The specific matrices used appear to accumulate a lot of error in single precision, and the multiplied values are very big. Double precision however isn’t available on the UHD 750 device.

Concerning the OMP directives, I think the outer parallelization only on the j loop is the culprit, i.e. the work on the matrix elements is not being distributed correctly. Do you have a link to the OpenMP page with the faulty example?

I downloaded the Codepage plugin Ivan suggested and was able to compile and run a C++/SYCL matrix multiply program from

(Look at the matix multiply programs under the DirectProgrmming subdirectory)

on my RTX A4500. I had to set LD_LIBRARY_PATH to the Nvidia HPC SDK 24.3 cuda libraries though.

However, when I tried to run the equivalent openMP program (had to set the OPENMP_DEFAULT_DEVICE=1 before it actually tried to use the GPU. It was defaulting to 0) it acts like it sees the GPU but says offloads are disabled and then tries to use the CPU but ends up with incorrect results.
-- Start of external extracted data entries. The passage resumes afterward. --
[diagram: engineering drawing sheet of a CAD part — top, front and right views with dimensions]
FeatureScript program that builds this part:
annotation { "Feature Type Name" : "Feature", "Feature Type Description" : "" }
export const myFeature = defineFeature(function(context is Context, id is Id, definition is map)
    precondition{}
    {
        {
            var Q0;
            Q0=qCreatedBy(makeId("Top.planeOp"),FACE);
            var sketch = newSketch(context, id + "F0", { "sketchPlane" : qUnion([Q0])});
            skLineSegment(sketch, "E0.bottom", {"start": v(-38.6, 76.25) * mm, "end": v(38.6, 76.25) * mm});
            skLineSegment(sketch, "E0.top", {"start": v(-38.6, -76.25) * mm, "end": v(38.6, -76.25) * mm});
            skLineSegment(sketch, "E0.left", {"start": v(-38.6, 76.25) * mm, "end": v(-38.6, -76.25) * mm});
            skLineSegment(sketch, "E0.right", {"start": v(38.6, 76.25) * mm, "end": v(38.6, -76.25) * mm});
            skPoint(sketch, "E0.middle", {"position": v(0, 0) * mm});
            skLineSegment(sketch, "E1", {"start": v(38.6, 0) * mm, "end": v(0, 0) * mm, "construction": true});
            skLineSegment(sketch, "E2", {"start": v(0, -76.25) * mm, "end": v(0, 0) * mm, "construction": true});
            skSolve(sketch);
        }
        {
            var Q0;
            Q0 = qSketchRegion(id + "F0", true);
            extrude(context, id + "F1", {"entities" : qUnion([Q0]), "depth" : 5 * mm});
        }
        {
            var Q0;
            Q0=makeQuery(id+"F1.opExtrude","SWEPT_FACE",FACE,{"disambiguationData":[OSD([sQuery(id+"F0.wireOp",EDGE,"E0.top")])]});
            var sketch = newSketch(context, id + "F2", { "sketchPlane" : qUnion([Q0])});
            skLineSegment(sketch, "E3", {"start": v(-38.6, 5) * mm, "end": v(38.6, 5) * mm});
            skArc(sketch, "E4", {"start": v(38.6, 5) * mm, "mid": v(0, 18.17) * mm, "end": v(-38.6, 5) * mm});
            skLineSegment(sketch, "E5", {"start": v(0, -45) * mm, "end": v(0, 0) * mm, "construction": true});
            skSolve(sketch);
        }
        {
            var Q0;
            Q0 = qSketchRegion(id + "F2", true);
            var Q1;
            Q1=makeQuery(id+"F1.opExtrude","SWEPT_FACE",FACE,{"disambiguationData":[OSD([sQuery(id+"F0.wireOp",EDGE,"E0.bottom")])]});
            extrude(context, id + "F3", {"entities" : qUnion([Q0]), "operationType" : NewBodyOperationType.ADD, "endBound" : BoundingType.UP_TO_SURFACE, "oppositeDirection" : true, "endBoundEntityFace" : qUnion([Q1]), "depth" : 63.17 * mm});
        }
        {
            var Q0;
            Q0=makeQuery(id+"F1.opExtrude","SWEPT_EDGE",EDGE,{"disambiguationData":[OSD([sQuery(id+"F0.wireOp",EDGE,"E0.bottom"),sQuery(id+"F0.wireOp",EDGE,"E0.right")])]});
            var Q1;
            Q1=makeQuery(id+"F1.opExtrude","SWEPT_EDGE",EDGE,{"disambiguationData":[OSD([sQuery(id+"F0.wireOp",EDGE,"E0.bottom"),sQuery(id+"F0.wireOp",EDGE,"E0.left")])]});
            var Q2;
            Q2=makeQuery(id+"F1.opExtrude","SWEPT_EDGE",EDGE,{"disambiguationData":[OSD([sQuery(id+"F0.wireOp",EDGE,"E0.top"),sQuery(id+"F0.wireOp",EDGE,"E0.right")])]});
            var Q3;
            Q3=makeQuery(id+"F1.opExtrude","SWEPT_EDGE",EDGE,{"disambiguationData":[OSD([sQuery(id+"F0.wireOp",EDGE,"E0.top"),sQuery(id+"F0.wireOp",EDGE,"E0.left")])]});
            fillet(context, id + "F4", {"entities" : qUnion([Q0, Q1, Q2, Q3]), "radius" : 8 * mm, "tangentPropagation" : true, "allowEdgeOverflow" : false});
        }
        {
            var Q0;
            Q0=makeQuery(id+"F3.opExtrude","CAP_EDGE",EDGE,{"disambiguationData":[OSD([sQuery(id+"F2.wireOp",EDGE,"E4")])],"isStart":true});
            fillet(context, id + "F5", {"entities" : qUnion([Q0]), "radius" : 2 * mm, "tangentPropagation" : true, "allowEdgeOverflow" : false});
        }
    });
I think its trying to fall back to using openCL.

Here is the last lines of output with LIBOMPTARGET_DEBUG=1

The default device id: 1
Libomptarget → Call to omp_get_num_devices returning 1
Libomptarget → Entering target region for device 1 with entry point 0x0000000000403483
Libomptarget → Call to omp_get_num_devices returning 1
Libomptarget → Default TARGET OFFLOAD policy is now mandatory (devices were found)
Libomptarget → Call to omp_get_num_devices returning 1
Libomptarget → Call to omp_get_num_devices returning 1
Libomptarget → Call to omp_get_initial_device returning 1
Libomptarget → Device is host (1), returning as if offload is disabled
Libomptarget → Not offloading to device 1
Result of matrix multiplication using GPU offloading: Fail - The result is incorrect for element: [0, 0], expected: 45150, but found: 140534
Fail - The result is incorrect for element: [0, 1], expected: 45150, but found: 153417
Fail - The result is incorrect for element: [0, 2], expected: 45150, but found: 159191
Fail - The result is incorrect for element: [0, 3], expected: 45150, but found: 251518
Fail - The result is incorrect for element: [0, 4], expected: 45150, but found: 253624
Fail - The results mismatch!
Libomptarget → Unloading target library!
Libomptarget → Clearing Interop Table
Libomptarget → Unregistered image 0x00000000004038a0 from RTL 0x0000000000fc3350!
Libomptarget → Done unregistering images!
Libomptarget → Removing translation table for descriptor 0x0000000000403880
Libomptarget → Done unregistering library!
Target OPENCL RTL → Deinit OpenCL plugin!
Target OPENCL RTL → Closed RTL successfully
Libomptarget → Deinit target library

Still no luck with Fortran. The Codepage software is a plugin for the C++ compiler and probably is not visible in any form to Fortran (other than wrapping C++ code and calling it from Fortran). So I think the current status for using NVIDIA GPUs is that if you want to use SYCL you can make something work with a lot of effort. It looks like using openMP might not be doable.